The UK Government are still offering their Plug-In Car Grant, which will give consumers up to 35% or £3,500 off a new electric vehicle.
At the time of publishing this article, a brand-new Renault Zoe can be bought for £15,147 – that’s already including the Plug-In-Car Grant.
New cars aside, a used fully electric car with low mileage can be purchased for as low as £7,495.
So, once you’ve bought an electric car, how much cheaper is it to actually run when compared to a petrol/diesel equivalent?
Cost of electricity
If you have a charge point installed at home you can expect to pay somewhere between £2-£4 for a 100-mile journey, according to the Energy Savings Trust. A diesel that gets 60mpg would cost around £10-12 to do a 100-mile journey.
That is a significant saving.
If you were to charge your car away from home, you can expect to pay more for a 100-mile charge – probably somewhere in the range of £6-8. However, there are many free charge points around the country.
A little-known fact about electric cars is that they don’t have gearboxes, nor do they have oil – as there’s no engine! Electric cars have electric motors which receive power from the battery packs and use that power to drive the wheels.
The brings servicing costs way down.
According to Green Car Guide, an electric VW Golf costs £424 in servicing over 3 years. Whereas the petrol equivalent is £1,245.
Insuring an electric car used to be rather expensive, and you can understand why. There is very little data available to insurers about how much it can cost to repair an electric vehicle – making it difficult for them to estimate the right amount of cover. However, as more electric cars are being maintained and repaired – insurers are beginning to get the data they need, and insurance prices are dropping.
It will be some time until insurance is far cheaper than petrol/diesel equivalents, however the combined savings are most likely going to cover the difference.
It is possible to plug a car into a standard 3-pin plug socket; however, the charging time will be significantly longer.
The Electric Vehicle Homecharge scheme provides consumers with up to 75% (capped at £500, inc.
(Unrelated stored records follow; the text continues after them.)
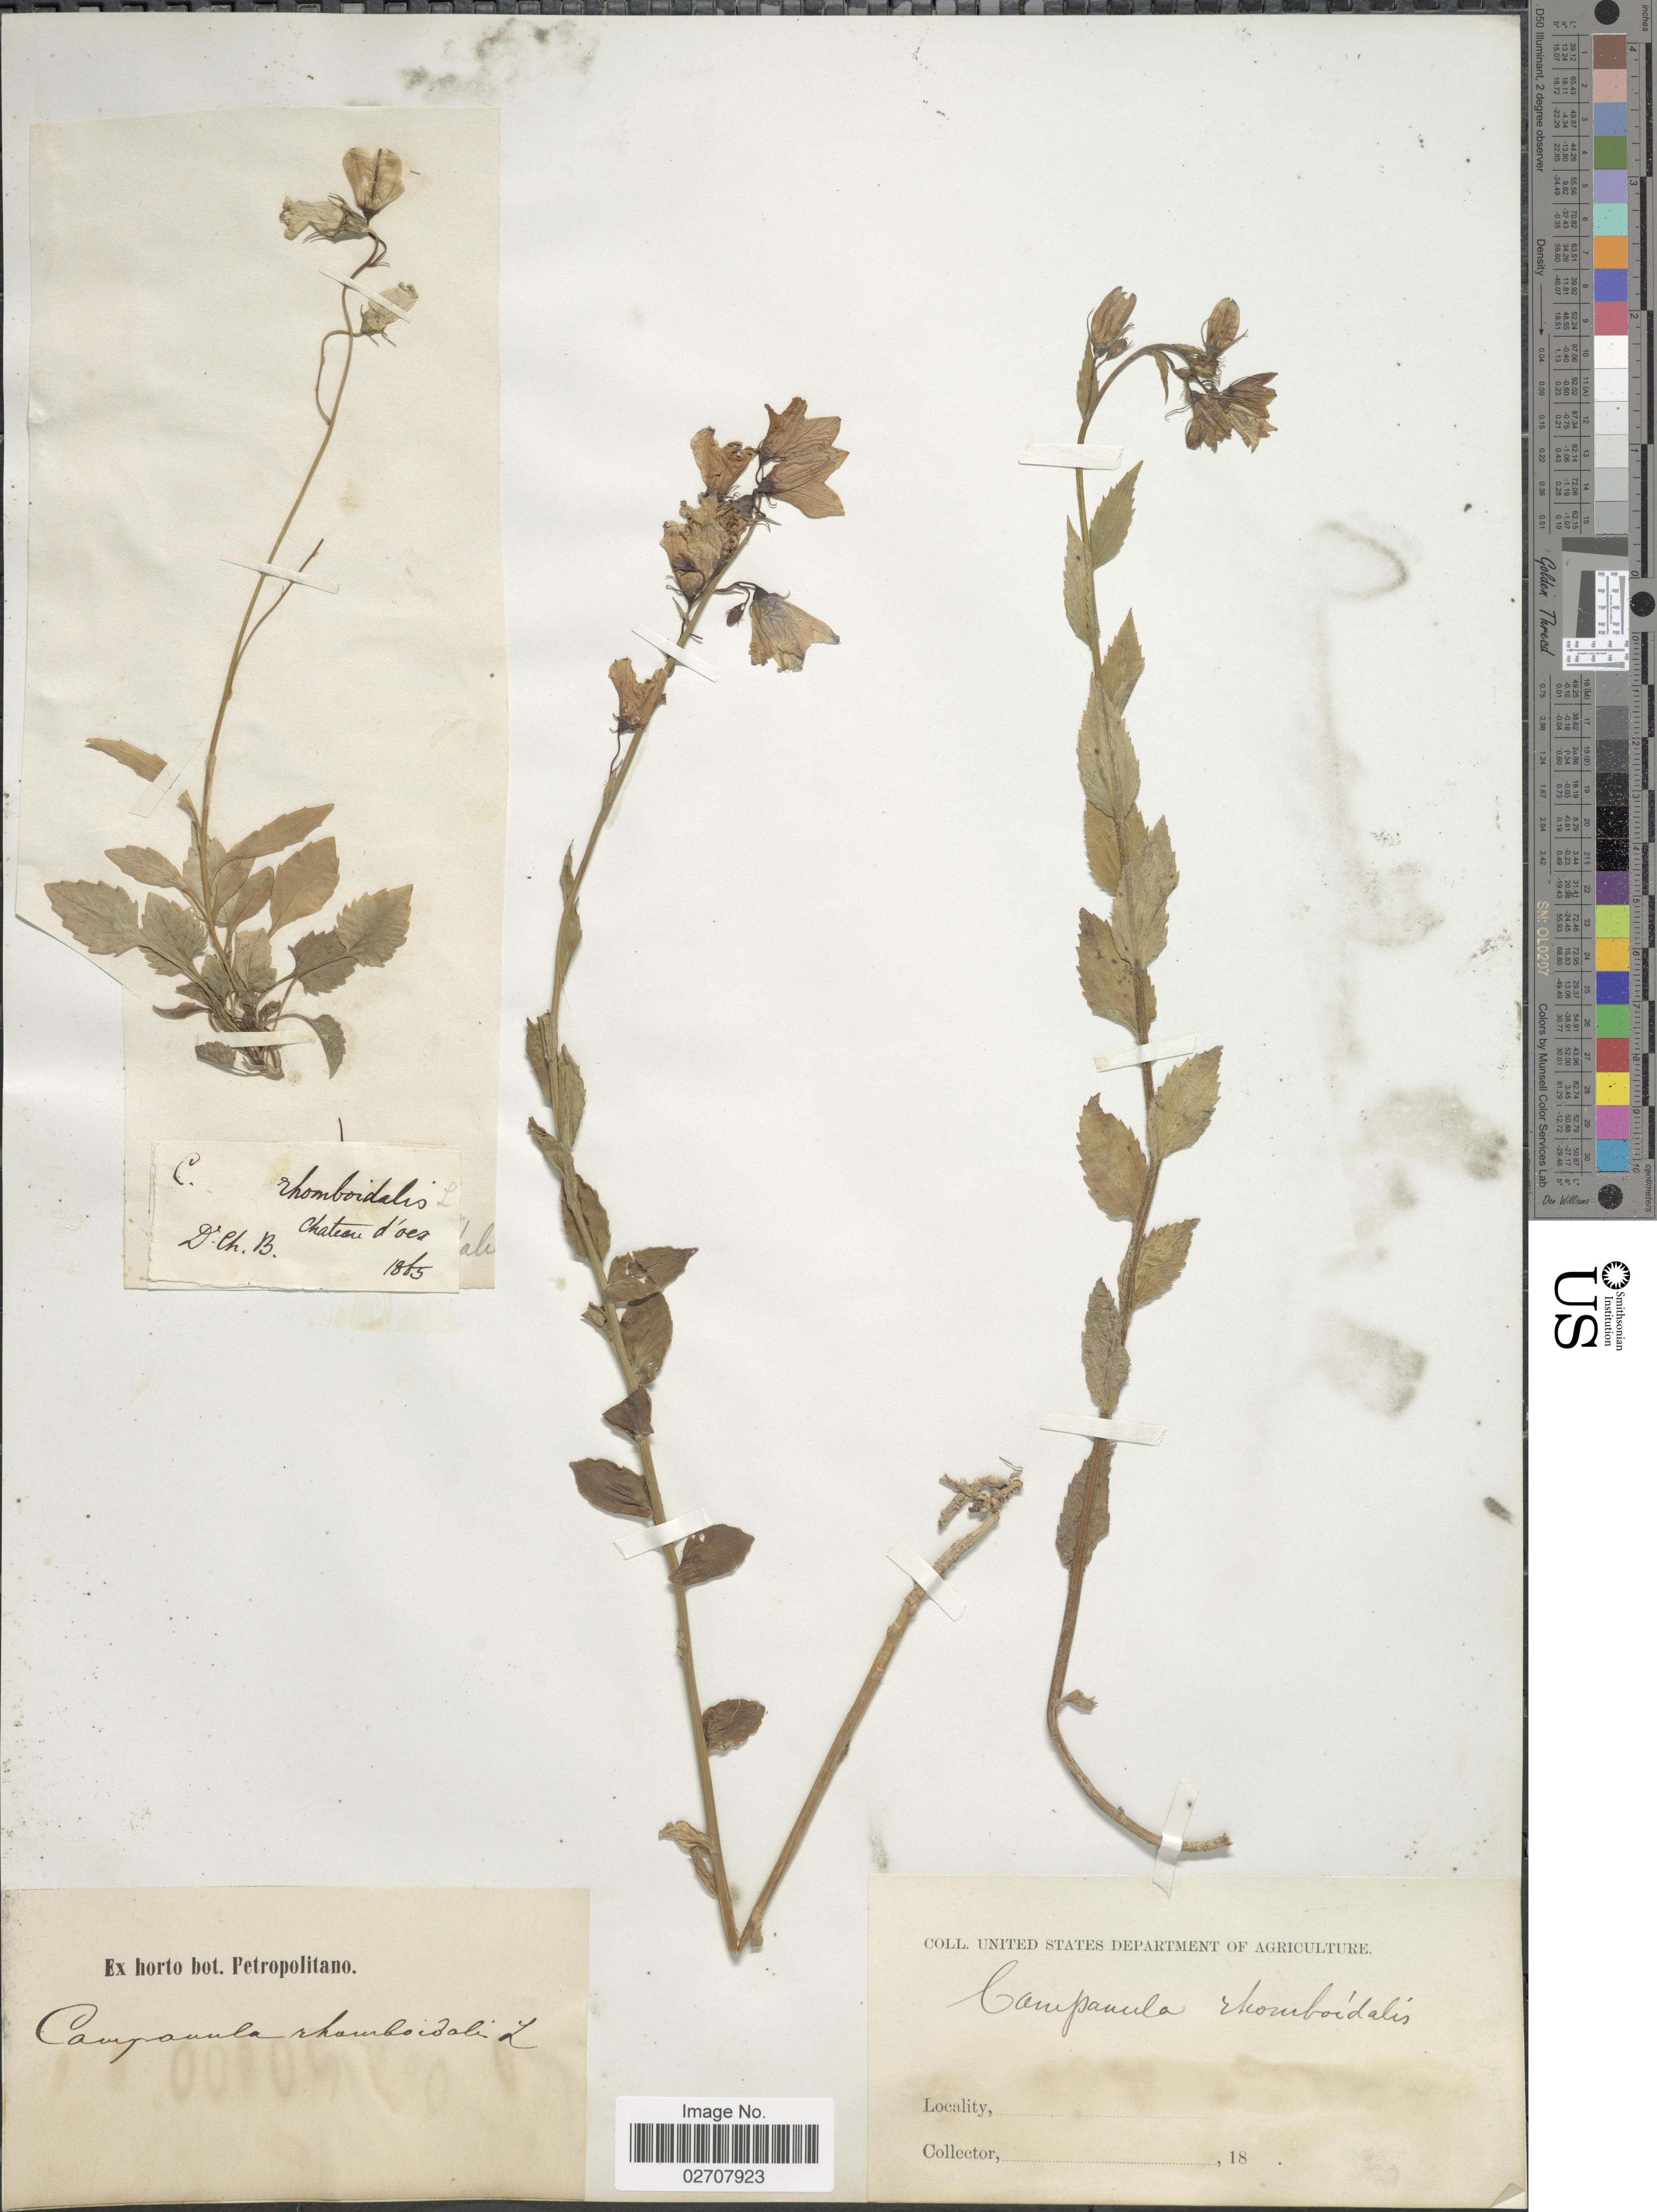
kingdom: Plantae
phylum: Tracheophyta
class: Magnoliopsida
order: Asterales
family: Campanulaceae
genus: Campanula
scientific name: Campanula rhomboidalis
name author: L.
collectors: D. Ch. B.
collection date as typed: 1865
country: Switzerland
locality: Chateau d'oex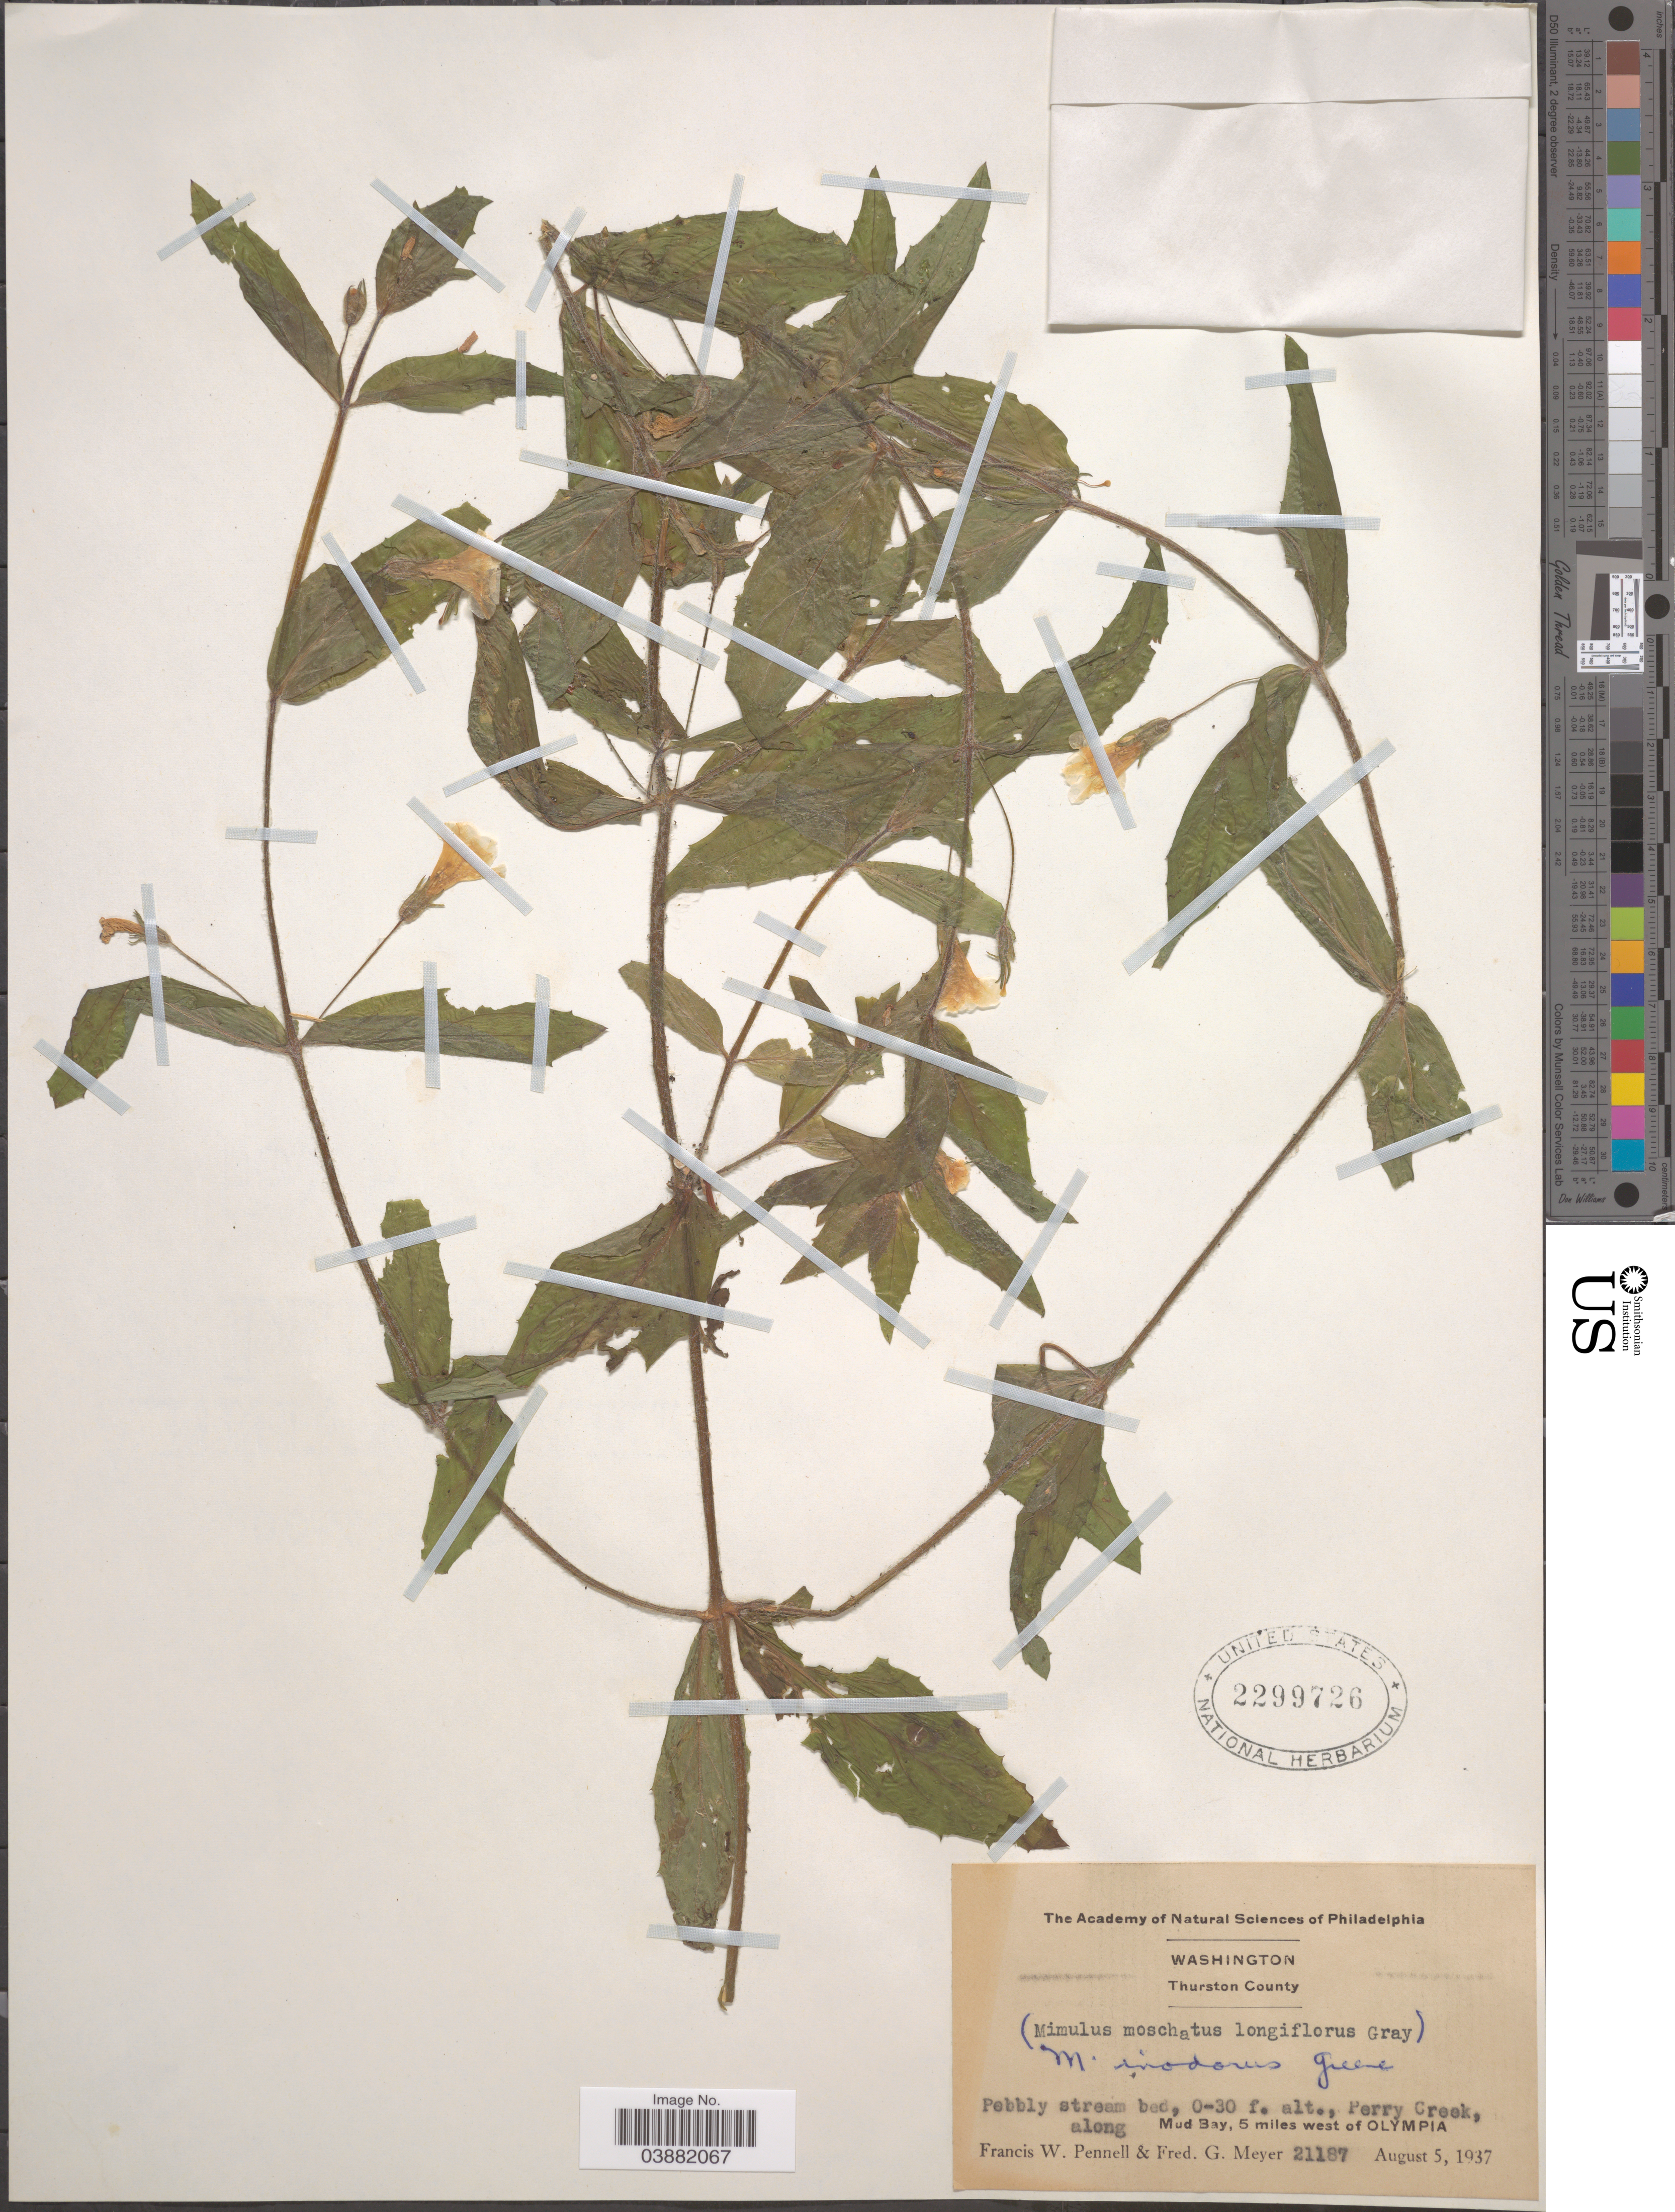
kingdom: Plantae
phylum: Tracheophyta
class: Magnoliopsida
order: Lamiales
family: Phrymaceae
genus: Mimulus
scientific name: Mimulus inodorus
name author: Greene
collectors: F. W. Pennell & F. G. Meyer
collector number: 21187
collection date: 1937-08-05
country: United States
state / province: Washington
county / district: Thurston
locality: Thurston County. Perry Creek, along Mud Bay, 5 miles west of Olympia.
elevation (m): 0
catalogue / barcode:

VAT) off the total costs of charge points and associated installation cost.
Depending on which charger you go for, you can see total costs to you being around £300-500.
Should you buy an electric car?
If you can afford the upfront cost of the car and a charger, then you will never look back.
The cost to buy an electric vehicle is dropping. If you can’t afford the upfront cost yet, then don’t be disheartened – affordable EV cars will be available to everyone in the years to come.